## Texto
Kawabata
ante Kawabata
Por
Luis Vargas Saavedra
Revista de Libros de El Mercurio, Viernes 14 de julio
2006
Acaso
un orden "oriental", que ofrece efecto antes que causa, es el elegido
en "La bailarina de Izu" para que el lector ahonde en por qué
motivos un joven japonés, el mismo Kawabata, padece de "una sofocante
melancolía".
Como
siempre, el desafío de comprender a Kawabata. Son tan "japoneses"
los relatos de La
bailarina de Izu (Emecé, 2006, 219 páginas), que
me resultan herméticos. Inferiores a los ya publicados en Historias
en la palma de la mano, que resplandecen de humor, misterio y ternura. Los
de este libro son desconcertantes. Y al no poder entenderlos ni sentirlos, uno...
En cambio, los textos autobiográficos con que comienza, suscitan el connatural
interés humano por conocer a otro ser humano.
Su secuencia en el
libro ¿fue determinada por Kawabata? Tal como están, ¿qué
logran? Impedirnos seguir, desde los catorce años en adelante, la evolución
del Kawabata allí autorretratado. Darnos primero la superación de
una falencia, después el origen de ésta. Acaso un orden "oriental",
que ofrece efecto antes que causa, para que ahondemos en por qué motivos
un joven padece de "una sofocante melancolía".

## Sección de datos

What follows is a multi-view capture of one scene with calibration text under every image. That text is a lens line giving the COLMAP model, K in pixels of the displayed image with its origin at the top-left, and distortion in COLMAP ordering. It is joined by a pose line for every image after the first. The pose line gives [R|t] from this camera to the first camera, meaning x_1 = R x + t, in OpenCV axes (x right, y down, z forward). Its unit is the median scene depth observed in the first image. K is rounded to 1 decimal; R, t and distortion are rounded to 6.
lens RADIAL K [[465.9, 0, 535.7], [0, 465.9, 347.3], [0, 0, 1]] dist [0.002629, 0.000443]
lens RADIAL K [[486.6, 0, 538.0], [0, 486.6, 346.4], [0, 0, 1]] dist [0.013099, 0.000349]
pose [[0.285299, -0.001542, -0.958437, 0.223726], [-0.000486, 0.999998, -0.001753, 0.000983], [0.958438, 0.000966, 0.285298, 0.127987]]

## Acción requerida
Reproduce el fragmento de la reseña sobre Kawabata que va desde "los relatos de" hasta "otro ser humano.", ambos incluidos. Responde basándote únicamente en la reseña.

## Respuesta al problema
los relatos de La
bailarina de Izu (Emecé, 2006, 219 páginas), que
me resultan herméticos. Inferiores a los ya publicados en Historias
en la palma de la mano, que resplandecen de humor, misterio y ternura. Los
de este libro son desconcertantes. Y al no poder entenderlos ni sentirlos, uno...
En cambio, los textos autobiográficos con que comienza, suscitan el connatural
interés humano por conocer a otro ser humano.